▶ [やること]
1. Go言語のtimeパッケージと並行処理についての文章によると、time.Durationはどの単位で時間の長さを表しますか。
2. Go言語のtimeパッケージと並行処理についての文章の続きを、最後の文のあとから書いてください。

▶ [渡された文章]
⁂
Go言語のtimeパッケージは、時間の測定、表示、およびタイマーやスケジューリング機能を提供します。主要な機能には以下のようなものがあります。

  • time.Duration: 時間の長さを表す型。ナノ秒単位で表現されます。
  • time.Sleep(d Duration): 指定された期間だけ現在のゴルーチンをスリープさせます。
  • time.Tick(d Duration): 指定された期間dごとにイベントを送信するチャネルを返します。この関数はNewTickerのラッパーですが、返されるチャネルは停止する手段を提供しません。
  • time.NewTicker(d Duration): 指定された期間dごとにイベントを送信する*Tickerオブジェクトを返します。Tickerオブジェクトは、イベントを送信するチャネルCと、タイマーを停止するためのStop()メソッドを持ちます。
  • Ticker.C: NewTickerが返す*Tickerオブジェクトのフィールドで、イベントが送信されるチャネルです。
  • Ticker.Stop(): Tickerによって開始されたタイマーを停止し、関連するリソースを解放します。Stopが呼び出された後、チャネルCは閉じられません。

ゴルーチンとチャネル

Go言語の並行処理の根幹をなすのがゴルーチンとチャネルです。

  • ゴルーチン (Goroutine): Goランタイムによって管理される軽量なスレッドです。goキーワードを使って関数呼び出しの前に置くことで、新しいゴルーチンとして実行されます。
  • チャネル (Channel): ゴルーチン間で値を安全に送受信するための通信メカニズムです。チャネルは型付けされており、特定の型の値のみを送受信できます。チャネルへの送信(ch <- value)と受信(<-ch)は、デフォルトで同期的な操作であり、これによりゴルーチン間の同期が容易になります。

atomicパッケージ

sync/atomicパッケージは、低レベルのアトミックな操作を提供します。これにより、ミューテックスなどのより高レベルな同期プリミティブを使用せずに、共有変数へのアクセスを安全に行うことができます。

  • atomic.StoreUint32(&addr, val uint32): addrが指すuint32型の変数にvalをアトミックに書き込みます。この操作は、他のゴルーチンからの読み書きと競合することなく安全に行われます。
⁂
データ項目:
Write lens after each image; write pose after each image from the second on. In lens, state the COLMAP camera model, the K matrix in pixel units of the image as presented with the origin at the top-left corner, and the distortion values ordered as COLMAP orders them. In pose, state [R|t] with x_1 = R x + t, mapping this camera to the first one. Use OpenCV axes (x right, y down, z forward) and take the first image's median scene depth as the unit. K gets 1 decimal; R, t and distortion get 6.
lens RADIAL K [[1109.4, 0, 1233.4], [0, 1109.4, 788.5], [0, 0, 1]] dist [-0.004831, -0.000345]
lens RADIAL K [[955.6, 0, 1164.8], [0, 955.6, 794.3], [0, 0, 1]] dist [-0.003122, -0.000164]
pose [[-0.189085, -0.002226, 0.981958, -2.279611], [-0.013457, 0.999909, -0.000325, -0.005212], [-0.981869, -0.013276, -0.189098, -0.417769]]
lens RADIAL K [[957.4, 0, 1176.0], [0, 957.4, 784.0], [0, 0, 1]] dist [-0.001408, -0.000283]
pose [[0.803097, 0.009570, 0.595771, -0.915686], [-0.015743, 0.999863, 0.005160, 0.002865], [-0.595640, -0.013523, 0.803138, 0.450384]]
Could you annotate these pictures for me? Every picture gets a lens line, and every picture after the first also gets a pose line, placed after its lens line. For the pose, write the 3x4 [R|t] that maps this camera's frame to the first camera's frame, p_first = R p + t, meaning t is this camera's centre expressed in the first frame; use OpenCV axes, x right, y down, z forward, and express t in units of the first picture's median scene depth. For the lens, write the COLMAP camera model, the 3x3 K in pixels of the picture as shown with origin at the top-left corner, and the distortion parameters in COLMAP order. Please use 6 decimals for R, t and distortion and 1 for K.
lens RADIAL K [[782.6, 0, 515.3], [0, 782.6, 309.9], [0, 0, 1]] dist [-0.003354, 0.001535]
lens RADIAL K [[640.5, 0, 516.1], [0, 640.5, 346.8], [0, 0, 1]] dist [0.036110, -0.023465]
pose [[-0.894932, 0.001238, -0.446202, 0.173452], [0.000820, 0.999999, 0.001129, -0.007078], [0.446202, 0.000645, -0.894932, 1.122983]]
⁂
▶ [答え]
1. ナノ秒単位です。

2.
技術的詳細

このコミットの核心は、time.Tickからtime.NewTickerへの変更と、それに伴うTicker.Stop()の明示的な呼び出しです。

time.Ticktime.NewTickerの違い

  • time.Tick(d Duration): これは利便性のための関数であり、内部的にはNewTickerを呼び出してTicker.Cチャネルを返します。しかし、この関数はTickerオブジェクト自体を返さないため、作成されたタイマーを後から停止する手段がありません。これは、プログラムのライフサイクル全体でタイマーが必要な場合や、タイマーが自動的にガベージコレクションされることが期待される場合に便利ですが、短期間のタイマーや、明示的なリソース管理が必要な場合には不適切です。Tickによって作成されたタイマーは、参照されなくなるとガベージコレクションされますが、そのタイミングは保証されません。

  • time.NewTicker(d Duration): この関数は*time.Tickerオブジェクトを返します。このオブジェクトには、タイマーイベントを受信するチャネルCと、タイマーを停止するためのStop()メソッドが含まれています。Stop()を呼び出すことで、タイマーが使用していた内部リソース(例えば、タイマーイベントを生成するためのゴルーチン)を明示的に解放できます。これにより、リソースリークを防ぎ、プログラムの終了時にクリーンな状態を保つことができます。

TestAfterStress関数における問題点と解決策

TestAfterStress関数では、time.Tick(1)で1ナノ秒間隔のタイマーを作成し、そのチャネルから100回読み取っていました。このテストの目的は、非常に短い間隔でのタイマーの動作をストレス下で確認することです。しかし、100回の読み取りが完了した後も、Tick(1)によって作成されたタイマーはバックグラウンドで動作し続け、Stop()が呼び出されないため、関連するゴルーチンやリソースが解放されませんでした。

このコミットでは、以下の変更によってこの問題を解決しています。

  1. c := Tick(1)ticker := NewTicker(1)に変更。これにより、*time.Tickerオブジェクトが取得できるようになります。
  2. チャネルからの読み取りを<-cから<-ticker.Cに変更。これは、NewTickerが返すTickerオブジェクトのチャネルを使用するためです。
  3. ループの終了後にticker.Stop()を呼び出し。これにより、テストが完了した後にタイマーが明示的に停止され、関連するリソースが解放されることが保証されます。

この変更により、TestAfterStress関数はより堅牢になり、テスト実行後のリソースリークの可能性が排除されます。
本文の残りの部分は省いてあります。